Après le rassemblement d'un millier de personnes, à Toulouse, où il était apparu, le rassemblement à la Maison du Barreau de Paris, également à l'initiative de la Licra, comptait à peu près la moitié de cet effectif et un panel d'une vingtaine d'intervenants. SOS Racisme était la seule organisation de premier rang à s'être associée.
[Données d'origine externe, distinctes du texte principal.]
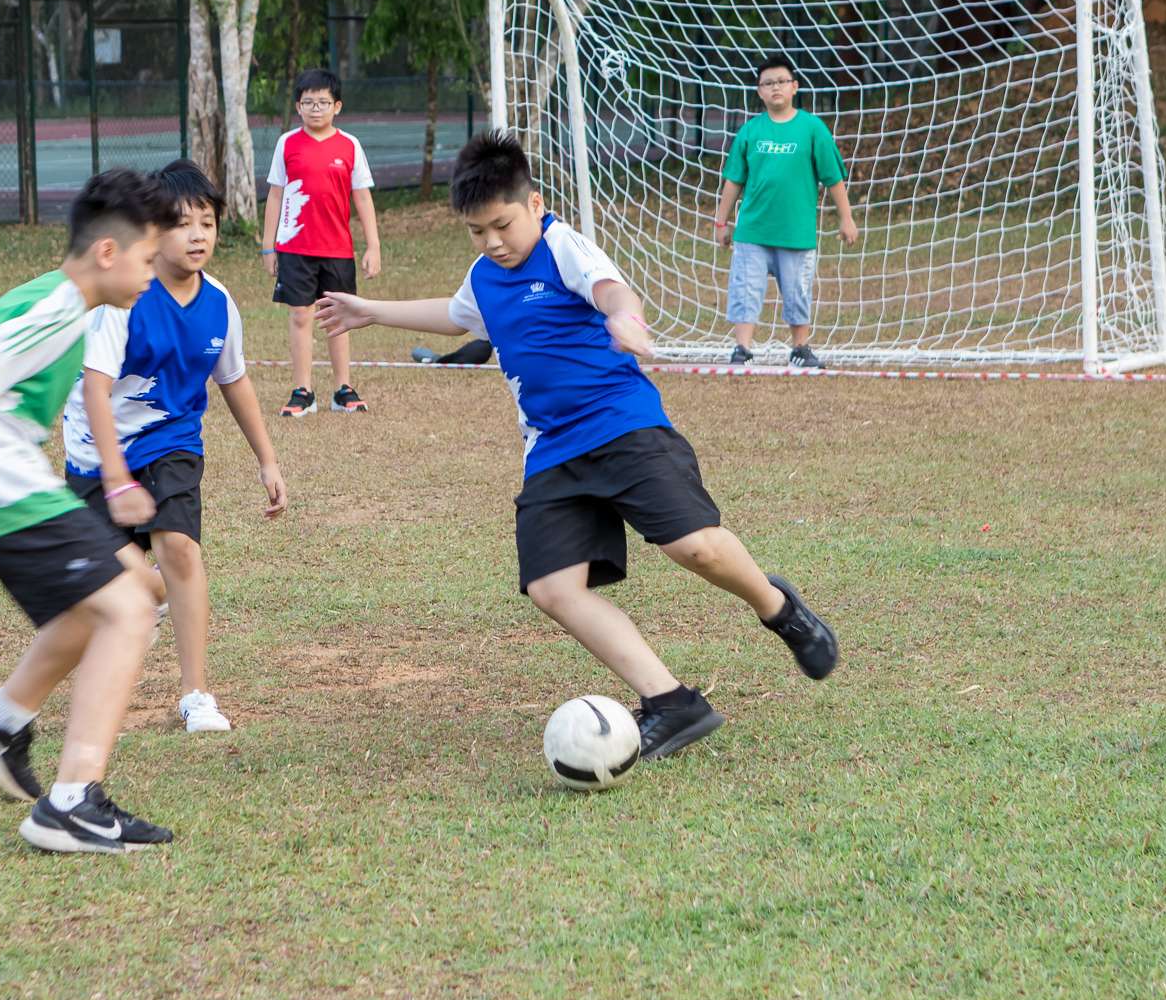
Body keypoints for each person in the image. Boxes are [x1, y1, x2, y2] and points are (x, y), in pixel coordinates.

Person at [316, 131, 839, 761]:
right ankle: (672, 703)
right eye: (477, 232)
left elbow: (608, 288)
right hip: (552, 451)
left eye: (502, 226)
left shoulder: (562, 244)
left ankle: (779, 607)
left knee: (693, 546)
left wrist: (624, 317)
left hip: (623, 424)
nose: (492, 243)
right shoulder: (486, 275)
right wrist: (369, 309)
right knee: (552, 587)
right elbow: (457, 315)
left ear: (533, 204)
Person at [0, 169, 181, 855]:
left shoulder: (71, 307)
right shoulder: (56, 306)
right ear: (109, 254)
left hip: (16, 476)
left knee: (140, 588)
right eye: (148, 257)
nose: (154, 271)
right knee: (128, 609)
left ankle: (0, 716)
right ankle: (73, 801)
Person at [60, 159, 290, 735]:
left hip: (173, 442)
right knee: (115, 586)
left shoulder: (220, 304)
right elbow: (95, 389)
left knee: (180, 548)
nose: (197, 236)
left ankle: (196, 694)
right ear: (151, 231)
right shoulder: (123, 299)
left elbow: (233, 380)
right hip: (98, 452)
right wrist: (114, 479)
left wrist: (268, 460)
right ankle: (149, 593)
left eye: (207, 224)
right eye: (181, 223)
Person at [715, 56, 859, 368]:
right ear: (759, 92)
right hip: (753, 230)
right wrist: (721, 221)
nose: (775, 87)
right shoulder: (751, 131)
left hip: (796, 232)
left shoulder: (811, 128)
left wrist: (846, 218)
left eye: (781, 81)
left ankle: (800, 348)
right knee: (746, 290)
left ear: (794, 87)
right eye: (768, 83)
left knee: (797, 293)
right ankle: (742, 349)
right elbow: (733, 180)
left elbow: (833, 177)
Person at [263, 68, 381, 415]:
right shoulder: (287, 143)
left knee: (337, 318)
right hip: (295, 248)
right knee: (301, 316)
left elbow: (362, 198)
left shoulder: (350, 146)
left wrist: (372, 245)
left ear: (337, 106)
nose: (316, 108)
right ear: (298, 106)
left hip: (337, 249)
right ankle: (303, 390)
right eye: (309, 102)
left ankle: (342, 388)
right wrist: (268, 246)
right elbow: (274, 196)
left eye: (324, 102)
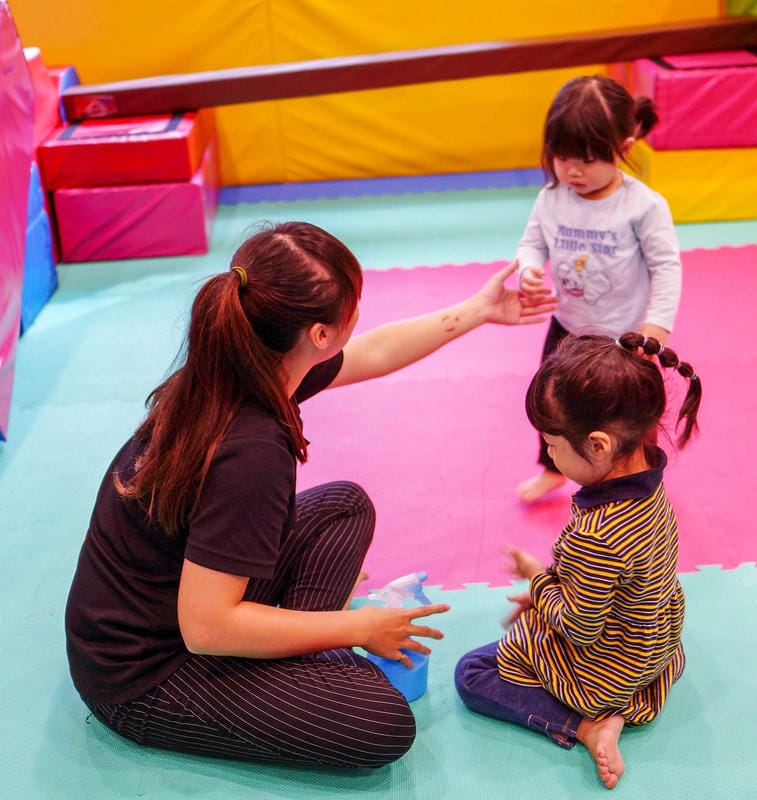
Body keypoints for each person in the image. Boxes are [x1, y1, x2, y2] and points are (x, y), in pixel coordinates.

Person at [64, 221, 557, 769]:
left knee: (344, 506)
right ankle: (292, 661)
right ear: (319, 335)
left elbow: (373, 352)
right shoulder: (251, 450)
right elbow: (205, 628)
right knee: (384, 723)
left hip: (179, 598)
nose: (358, 316)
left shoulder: (243, 361)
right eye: (353, 305)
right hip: (146, 673)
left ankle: (287, 656)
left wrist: (480, 310)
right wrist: (359, 627)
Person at [454, 332, 702, 789]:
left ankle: (585, 725)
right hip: (656, 648)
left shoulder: (598, 535)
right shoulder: (649, 479)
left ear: (599, 446)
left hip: (602, 666)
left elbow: (580, 627)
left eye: (551, 443)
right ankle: (626, 708)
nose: (547, 453)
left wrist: (539, 583)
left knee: (472, 673)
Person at [513, 74, 683, 502]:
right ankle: (553, 467)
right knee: (553, 406)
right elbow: (531, 243)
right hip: (568, 329)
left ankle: (639, 486)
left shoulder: (643, 206)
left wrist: (656, 327)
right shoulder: (552, 198)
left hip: (626, 337)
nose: (572, 170)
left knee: (633, 419)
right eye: (562, 156)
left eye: (587, 159)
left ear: (623, 148)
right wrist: (530, 269)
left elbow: (667, 267)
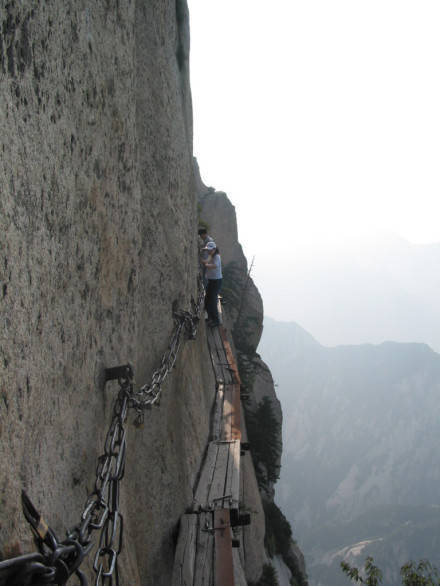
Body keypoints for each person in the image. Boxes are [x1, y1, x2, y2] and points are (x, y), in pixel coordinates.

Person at [202, 241, 222, 327]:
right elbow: (207, 260)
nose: (208, 251)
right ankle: (210, 317)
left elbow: (215, 265)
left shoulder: (217, 256)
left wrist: (206, 265)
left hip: (216, 281)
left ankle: (216, 321)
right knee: (207, 299)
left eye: (210, 250)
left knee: (213, 301)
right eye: (208, 250)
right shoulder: (212, 255)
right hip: (212, 281)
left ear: (214, 249)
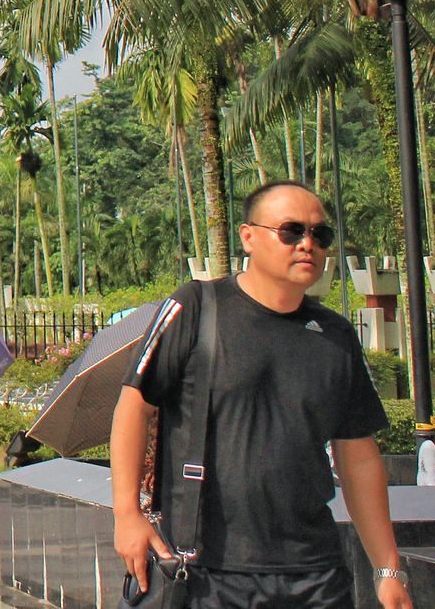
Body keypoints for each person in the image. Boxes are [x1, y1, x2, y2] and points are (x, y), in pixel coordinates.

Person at [112, 181, 411, 609]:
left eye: (320, 234)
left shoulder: (335, 336)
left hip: (315, 576)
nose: (307, 244)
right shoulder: (197, 308)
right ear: (248, 237)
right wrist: (127, 514)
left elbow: (358, 456)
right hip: (205, 571)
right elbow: (133, 406)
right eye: (291, 231)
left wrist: (387, 569)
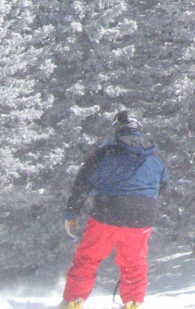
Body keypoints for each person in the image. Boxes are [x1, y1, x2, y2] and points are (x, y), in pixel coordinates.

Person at [59, 110, 169, 309]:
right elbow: (162, 184)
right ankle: (132, 303)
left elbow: (83, 183)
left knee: (89, 257)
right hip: (143, 216)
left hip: (108, 211)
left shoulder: (106, 152)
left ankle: (74, 301)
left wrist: (72, 212)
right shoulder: (154, 156)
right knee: (134, 262)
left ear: (117, 129)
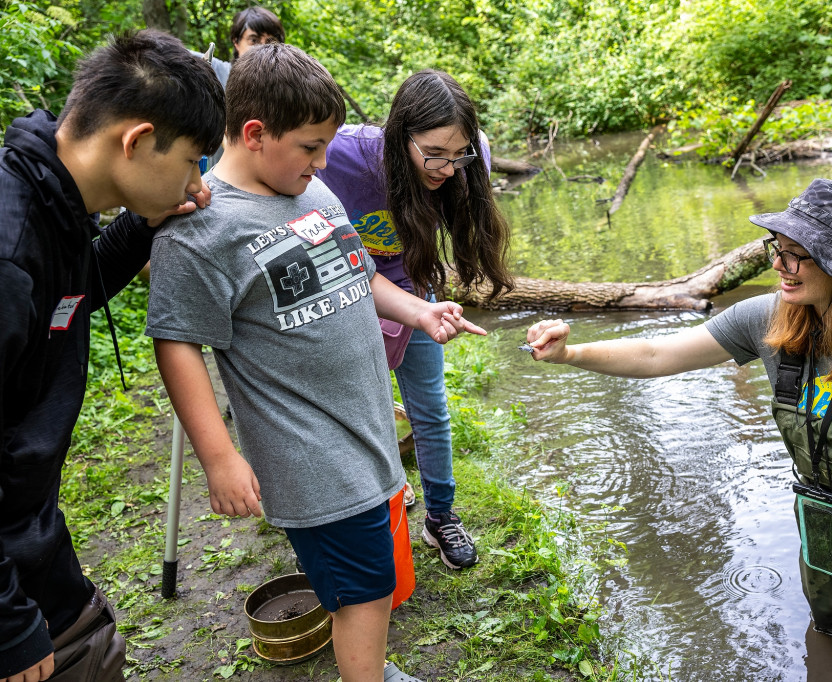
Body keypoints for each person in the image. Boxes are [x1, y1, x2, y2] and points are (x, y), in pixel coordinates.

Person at [525, 178, 832, 680]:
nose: (779, 266)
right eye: (777, 250)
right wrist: (571, 353)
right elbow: (659, 355)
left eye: (797, 255)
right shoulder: (769, 320)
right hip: (827, 538)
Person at [145, 44, 483, 682]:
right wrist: (219, 457)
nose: (324, 161)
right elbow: (176, 341)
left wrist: (417, 313)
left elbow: (355, 273)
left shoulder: (309, 187)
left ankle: (372, 670)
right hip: (310, 451)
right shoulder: (203, 229)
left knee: (375, 579)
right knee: (364, 589)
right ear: (254, 134)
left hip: (366, 429)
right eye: (310, 146)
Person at [0, 30, 224, 682]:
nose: (195, 182)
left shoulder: (51, 203)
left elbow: (66, 298)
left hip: (30, 535)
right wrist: (10, 626)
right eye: (188, 161)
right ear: (135, 140)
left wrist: (145, 220)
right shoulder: (11, 247)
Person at [318, 69, 514, 570]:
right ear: (398, 133)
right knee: (359, 407)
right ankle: (378, 499)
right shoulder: (339, 155)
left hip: (416, 291)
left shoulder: (471, 155)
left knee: (430, 409)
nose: (447, 169)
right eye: (434, 154)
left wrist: (425, 306)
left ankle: (441, 516)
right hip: (345, 292)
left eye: (458, 155)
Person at [199, 6, 286, 88]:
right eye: (254, 41)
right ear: (236, 42)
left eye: (270, 42)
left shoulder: (285, 84)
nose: (263, 48)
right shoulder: (216, 71)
Certains absents - leurs silences ou leurs contorsions - étaient présents en négatif et parfois directement mis en cause, notamment par Alain Finkielkraut ("il n'y a pas de mais qui tienne...").
Cette fermeté était présente chez les divers représentants de l'Education nationale, enseignants de lettres ou de philosophie, IGEN dont Martine Storti qui a enquêté dans les établissements sur les remises en cause des contenus de l'instruction ou les intimidations (le rapport Obin qui en est résulté a été soigneusement enfoui par François Fillion avant de sortir par des voies détournées...): "ne rien céder", affirmait Hélène Roudier de Lara.
Les représentants du Haut Conseil à l'intégration, dont Blandine Kriegel, actuelle présidente, avaient des propos moins tranchés, tandis qu'en l'absence de camarades musulmans ou de culture musulmane, Anny Dayan Rosenman, entre autres, appelait à soutenir totalement les organisations qui vont se retrouver en première ligne, comme NPNS.
Sans compter le soutien lyrique de Claude Lanzmann à R. Redeker, collaborateur des Temps modernes, "penseur fulgurant et solitaire", l'ambiance était donc consensuelle mais Caroline Fourest qui fit ressortir - après Philippe Val - les dimensions géopolitiques du dossier, apportait à la question ci-dessus une réponse dissonante: "Les menaces de mort vont se multiplier (mais il ne s'agit pas pour autant de terrorisme) ; il faudra s'y faire et surtout ne pas céder à la peur". Ce refus de l'intimidation, y compris du climat de culpabilité et de repentance prévalent, comme l'a exprimé Patrick Kessel, aura été un leitmotiv de la soirée.
En conclusion, la pétition Respublica/Ufal et ses résultats ont été salués. Alain Seksig, président de la commission Education de la Licra, s'est interrogé sur la possibilité de fédérer les différents appel à soutien en vue d'un texte unique.